DraftKings New Jersey Sports Betting App
Because the critical mass has not been reached, Robins said DFS owners are focused on fantasy gaming. As Yahoo Finance put it, DraftKings and FanDuel are a consolation prize. Robins added, “Right now it’s still a very small portion of the U.S. population, so it’s still all about fantasy.”
DraftKings has taken advantage of the permissive sports betting environment as much as it could. The company launched the first mobile sports betting app in New Jersey, which was followed quickly by MGM Resorts’ own sports betting app, PlayMGM.
The launch of the New Jersey mobile sports betting apps are indicative of the competition the US Supreme Court unleashed with its sports betting decision. Some companies are merging. Others are signing strategic partnerships. All are rushing to launch new products. Everything is done to get in on the ground floor of a massive new expansion of the US gaming industry.

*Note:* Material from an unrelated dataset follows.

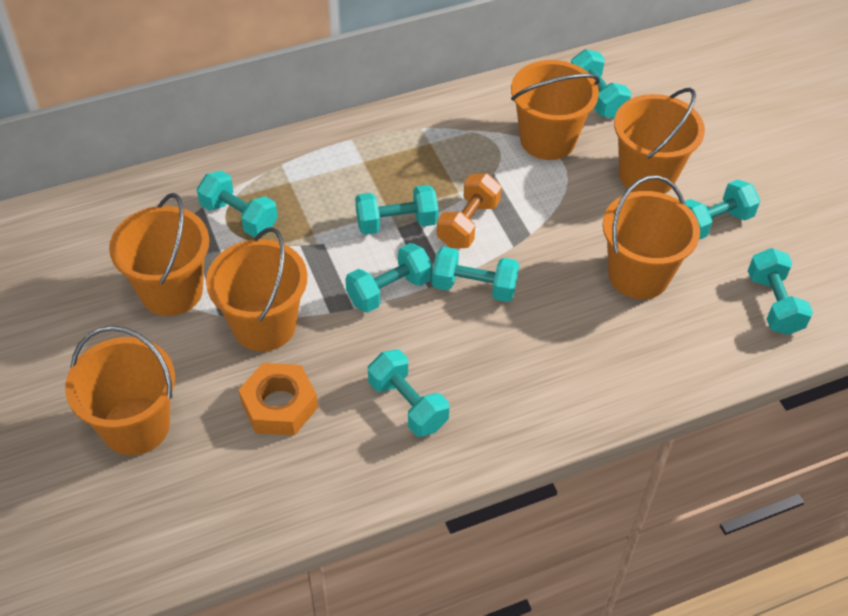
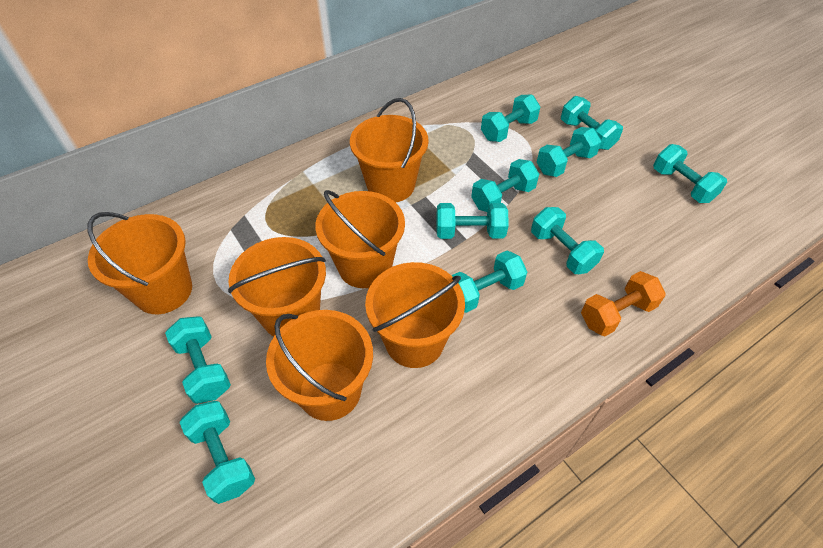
orange nut: [239,363,318,436] = 1 -> none = 0
turquoise dumbbell: [197,171,278,237] [345,243,432,313] [355,185,439,235] [368,349,449,437] [432,247,519,302] [571,49,631,118] [684,180,760,240] [748,248,813,335] = 8 -> [165,316,231,404] [179,401,255,504] [436,203,509,239] [451,251,527,313] [471,159,539,212] [481,95,541,142] [531,207,604,274] [537,127,601,177] [561,96,623,150] [653,144,727,203] = 10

Where FanDuel and DraftKings once seemed to be in danger due to the wave of regulations and gaming bans in 2015 and 2016, now they are preparing for a brave new world in which they become top US bookmakers. One might see more commercials like the one depicted above, which FanDuel and DraftKings were in a mad competition to become the No. 1 daily fantasy sports site in America. (Note: The man depicted is not Jason Robins, but a paid actor, from a time when DFS ads seemed ubiquitous.)
Paddy Power-Betfair and FanDuel Merger
For the time being, competitors FanDuel and Paddy Power-Betfair merged back in the spring. Those two companies now offer sports betting through the Meadowlands Racetrack, while FanDuel is producing sports betting related programming on Betfair’s US networks, TVG and TVG2. It won’t be long before FanDuel produces its own sports betting app, one can predict.
As Jason Robins noted, “The handcuffs have been taken off, at least in New Jersey or anywhere else that legalizes it. Now we can pretty much do almost anything. Forgetting even the traditional sportsbook stuff, I’m most excited about the types of new products, things that people play in their offices, Super Bowl squares, March Madness brackets, there’s all kinds of stuff that previously had to happen underground.”